Questo volume, tanto appassionante nel racconto quanto autorevole e documentato, narra uno degli eventi più tragici del Ventesimo secolo, ricostruendo la vita quotidiana di assediati e assedianti anche grazie alle testimonianze dei protagonisti. Ciò che emerge è la ferocia con cui i tedeschi decisero consapevolmente di affamare Leningrado fino alla resa, ma anche gli errori di calcolo di Hitler, l'incompetenza e la crudeltà dello Stato maggiore russo, gli orrori vissuti dai soldati in prima linea e soprattutto la terribile esistenza nella città assediata: la ricerca incessante di acqua e di qualunque cosa potesse sembrare commestibile; l'abbrutimento emotivo e la disgregazione dei legami familiari e affettivi; episodi di saccheggi, omicidi e cannibalismo, ma anche di straordinario coraggio e abnegazione.

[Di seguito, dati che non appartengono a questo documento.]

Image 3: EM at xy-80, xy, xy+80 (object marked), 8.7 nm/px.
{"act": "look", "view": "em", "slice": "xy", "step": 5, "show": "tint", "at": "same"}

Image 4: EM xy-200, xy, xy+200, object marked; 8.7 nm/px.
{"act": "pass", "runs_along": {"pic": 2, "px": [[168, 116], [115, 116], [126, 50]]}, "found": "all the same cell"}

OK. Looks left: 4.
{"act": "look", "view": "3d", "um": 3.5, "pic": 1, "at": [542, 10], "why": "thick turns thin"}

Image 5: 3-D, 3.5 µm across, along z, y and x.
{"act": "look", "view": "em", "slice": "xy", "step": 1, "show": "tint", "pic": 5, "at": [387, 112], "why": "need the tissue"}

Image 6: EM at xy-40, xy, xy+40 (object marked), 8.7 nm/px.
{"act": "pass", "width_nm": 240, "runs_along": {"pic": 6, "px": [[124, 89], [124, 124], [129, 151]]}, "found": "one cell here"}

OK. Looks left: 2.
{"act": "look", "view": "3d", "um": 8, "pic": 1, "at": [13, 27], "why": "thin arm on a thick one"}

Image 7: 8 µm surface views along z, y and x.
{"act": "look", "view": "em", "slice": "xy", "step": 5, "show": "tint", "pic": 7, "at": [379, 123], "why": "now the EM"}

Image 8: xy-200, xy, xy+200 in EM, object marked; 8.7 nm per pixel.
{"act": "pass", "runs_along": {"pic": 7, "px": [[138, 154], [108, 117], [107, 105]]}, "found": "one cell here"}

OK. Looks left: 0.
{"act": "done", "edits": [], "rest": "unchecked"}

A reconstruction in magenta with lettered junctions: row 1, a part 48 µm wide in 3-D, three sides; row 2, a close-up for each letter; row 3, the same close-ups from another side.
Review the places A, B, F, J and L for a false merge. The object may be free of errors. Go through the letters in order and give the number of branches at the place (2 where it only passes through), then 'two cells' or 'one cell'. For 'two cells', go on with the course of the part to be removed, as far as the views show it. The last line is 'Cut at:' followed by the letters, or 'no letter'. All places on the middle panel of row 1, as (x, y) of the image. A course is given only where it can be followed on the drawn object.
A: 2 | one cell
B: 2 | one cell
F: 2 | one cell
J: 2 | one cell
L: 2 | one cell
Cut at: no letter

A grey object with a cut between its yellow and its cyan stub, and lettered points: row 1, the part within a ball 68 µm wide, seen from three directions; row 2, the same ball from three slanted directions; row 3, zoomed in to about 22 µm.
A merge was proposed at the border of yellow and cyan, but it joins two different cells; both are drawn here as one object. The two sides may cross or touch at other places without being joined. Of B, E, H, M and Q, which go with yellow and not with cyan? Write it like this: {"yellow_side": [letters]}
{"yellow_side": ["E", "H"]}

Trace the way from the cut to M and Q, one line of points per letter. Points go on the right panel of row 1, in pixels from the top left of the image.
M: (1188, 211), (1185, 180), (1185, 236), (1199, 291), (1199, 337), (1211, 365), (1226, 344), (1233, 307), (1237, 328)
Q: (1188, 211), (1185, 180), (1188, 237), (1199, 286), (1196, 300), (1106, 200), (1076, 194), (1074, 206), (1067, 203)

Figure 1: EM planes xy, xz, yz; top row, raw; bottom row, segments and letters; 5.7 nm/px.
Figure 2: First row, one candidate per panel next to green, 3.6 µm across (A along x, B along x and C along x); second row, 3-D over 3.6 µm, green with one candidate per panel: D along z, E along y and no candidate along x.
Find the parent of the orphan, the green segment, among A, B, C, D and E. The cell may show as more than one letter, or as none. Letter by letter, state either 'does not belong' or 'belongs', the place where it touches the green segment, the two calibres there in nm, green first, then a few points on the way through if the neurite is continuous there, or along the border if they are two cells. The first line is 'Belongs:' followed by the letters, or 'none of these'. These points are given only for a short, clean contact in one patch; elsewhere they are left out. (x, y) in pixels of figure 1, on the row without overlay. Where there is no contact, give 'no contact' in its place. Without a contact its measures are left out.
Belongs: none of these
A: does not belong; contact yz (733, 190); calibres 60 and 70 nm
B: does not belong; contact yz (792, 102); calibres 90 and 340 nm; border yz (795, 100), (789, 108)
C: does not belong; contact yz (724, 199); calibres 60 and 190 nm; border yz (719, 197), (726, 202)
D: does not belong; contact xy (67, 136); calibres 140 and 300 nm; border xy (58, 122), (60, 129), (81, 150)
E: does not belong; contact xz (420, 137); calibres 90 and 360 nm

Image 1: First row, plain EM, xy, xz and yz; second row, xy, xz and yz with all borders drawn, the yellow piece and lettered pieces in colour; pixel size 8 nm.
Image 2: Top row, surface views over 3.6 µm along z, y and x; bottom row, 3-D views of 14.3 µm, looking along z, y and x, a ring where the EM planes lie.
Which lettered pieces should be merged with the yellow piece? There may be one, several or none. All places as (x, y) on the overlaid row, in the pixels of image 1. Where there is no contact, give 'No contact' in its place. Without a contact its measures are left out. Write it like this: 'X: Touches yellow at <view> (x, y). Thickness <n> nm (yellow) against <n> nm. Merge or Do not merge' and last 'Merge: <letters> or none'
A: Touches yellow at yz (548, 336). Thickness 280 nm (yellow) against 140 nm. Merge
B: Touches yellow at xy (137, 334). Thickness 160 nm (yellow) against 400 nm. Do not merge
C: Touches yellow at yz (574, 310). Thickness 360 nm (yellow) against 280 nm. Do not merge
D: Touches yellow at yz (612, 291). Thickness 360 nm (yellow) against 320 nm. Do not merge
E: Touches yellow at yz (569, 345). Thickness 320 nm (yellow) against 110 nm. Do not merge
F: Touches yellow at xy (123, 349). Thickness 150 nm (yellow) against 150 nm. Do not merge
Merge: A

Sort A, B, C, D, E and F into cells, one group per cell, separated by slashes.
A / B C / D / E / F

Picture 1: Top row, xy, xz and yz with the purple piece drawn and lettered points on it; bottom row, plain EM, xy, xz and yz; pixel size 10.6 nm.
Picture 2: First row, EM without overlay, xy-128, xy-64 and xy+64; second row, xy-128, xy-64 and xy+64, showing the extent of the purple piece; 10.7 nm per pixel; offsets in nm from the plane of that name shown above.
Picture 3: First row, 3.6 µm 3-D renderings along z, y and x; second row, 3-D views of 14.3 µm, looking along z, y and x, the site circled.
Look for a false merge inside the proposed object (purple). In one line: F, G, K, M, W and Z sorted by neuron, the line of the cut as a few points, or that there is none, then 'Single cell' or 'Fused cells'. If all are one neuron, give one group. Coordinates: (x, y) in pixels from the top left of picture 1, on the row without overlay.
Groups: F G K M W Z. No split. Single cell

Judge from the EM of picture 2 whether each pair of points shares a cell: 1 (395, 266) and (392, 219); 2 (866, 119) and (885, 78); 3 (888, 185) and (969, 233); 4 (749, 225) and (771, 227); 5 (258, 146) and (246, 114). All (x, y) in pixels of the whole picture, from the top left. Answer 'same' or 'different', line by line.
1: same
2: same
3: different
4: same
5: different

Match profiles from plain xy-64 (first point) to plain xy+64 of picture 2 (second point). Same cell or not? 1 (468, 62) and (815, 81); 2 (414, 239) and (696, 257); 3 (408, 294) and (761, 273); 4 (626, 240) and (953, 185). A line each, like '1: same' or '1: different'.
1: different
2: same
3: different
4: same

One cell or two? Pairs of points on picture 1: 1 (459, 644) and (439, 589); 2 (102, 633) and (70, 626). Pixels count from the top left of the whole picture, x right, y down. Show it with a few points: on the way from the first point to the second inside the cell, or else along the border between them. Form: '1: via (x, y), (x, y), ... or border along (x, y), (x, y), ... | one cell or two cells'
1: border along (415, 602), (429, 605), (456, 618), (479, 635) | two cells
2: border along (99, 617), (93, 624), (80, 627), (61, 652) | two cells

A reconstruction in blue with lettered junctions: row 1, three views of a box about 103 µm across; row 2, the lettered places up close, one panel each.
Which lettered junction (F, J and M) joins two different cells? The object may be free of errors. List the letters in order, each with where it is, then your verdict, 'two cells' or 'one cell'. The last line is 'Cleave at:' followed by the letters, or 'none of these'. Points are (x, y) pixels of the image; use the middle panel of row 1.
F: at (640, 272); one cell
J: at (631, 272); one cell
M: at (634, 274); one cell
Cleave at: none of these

In Leningrado Anna Reid dà finalmente voce alle centinaia di migliaia di vittime e fa piazza pulita di decenni di propaganda sovietica. Rifacendosi alle fonti dirette rese recentemente disponibili - diari privati, documenti governativi - tenta di rispondere a domande finora insolute: il numero di periti fu responsabilità di Stalin quanto di Hitler? Perché alla fine i tedeschi non presero la città? Cosa impedì il deflagrare dell'anarchia? In quell'inferno, cosa faceva la differenza tra vivere e morire?